Barawe is fully controlled by the Islamist militia with almost no government presence.
Somali security officials gave conflicting accounts.
"We understand that French troops injured Abu Diyad also known as Abu Ciyad, an al Shabaab leader from Chechnya. They killed his main guard who was also a foreigner. The main target was the Shabaab leader from Chechnya," an intelligence officer based in Mogadishu, who gave his name as Mohamed, told Reuters.
A second Somali intelligence officer said the Barawe attack had been carried out by foreign forces. He confirmed the target was a foreign national, and said another foreigner was wounded.
Col. Abdikadir Mohamed, a senior police officer in Mogadishu, said that despite the statements by al Shabaab on the identities of the foreign forces, he still believed the attacking troops were American and their target was a senior foreign al Shabaab official.
"At least seven people died in the Barawe port town attack - five militants plus two of the attackers," Mohamed told Reuters.
In 2009, helicopter-borne U.S. special forces killed senior al Qaeda militant Saleh Ali Saleh Nabhan in a raid in southern Somalia. Nabhan was suspected of building the bomb that killed 15 people at an Israeli-owned hotel on the Kenyan coast in 2002.
NATO denied involvement in the Barawe attack, as did EU Navfor, Europe's counterpiracy mission off the Somalian coast.
"Westerners in boats attacked our base at Barawe beach and one was martyred from our side," Musab said.
"No planes or helicopters took part in the fight. The attackers left weapons, medicine and stains of blood, we chased them," he added.
"Although we both exchanged grenades, the attackers had silencer guns, so the weapons heard were ours."
Residents said fighting erupted at about 3 a.m. (midnight GMT).
"We were awoken by heavy gunfire last night, we thought an al Shabaab base at the beach was captured," Sumira Nur, a mother of four, told Reuters from Barawe on Saturday.
"We also heard sounds of shells but we do not know where they landed. We don't have any other information."
The United States has used drones to kill fighters in Somalia in the past. In January 2012, members of the elite U.S. Navy SEALs rescued two aid workers after they killed their nine kidnappers.
In January this year the French military used helicopters to attack an al Shabaab base in a southern village to rescue a French hostage.
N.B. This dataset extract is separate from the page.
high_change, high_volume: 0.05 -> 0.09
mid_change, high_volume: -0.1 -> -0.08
Two French commandos were killed and the insurgents later claimed they had killed the hostage.
Al Shabaab were driven out of Mogadishu in late 2011 and are struggling to hold on to territory elsewhere in the face of attacks by Kenyan, Ethiopian and African Union forces trying to prevent Islamist militancy spreading from Somalia.
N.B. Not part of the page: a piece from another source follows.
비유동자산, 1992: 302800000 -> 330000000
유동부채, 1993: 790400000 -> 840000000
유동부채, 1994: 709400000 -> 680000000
Al Shabaab wants to impose its strict version of sharia, or Islamic law, across the Horn of Africa state.
The Kenyan mall raid, in which attackers stormed in spraying people with bullets and throwing grenades, confirmed fears in the region and the West that Somalia remains a training ground for militant Islam.
A Kenyan military spokesman on Saturday named four of the attackers, saying they also included a Sudanese, Kenyan Arab and a Somali, trained by al Shabaab and al Qaeda.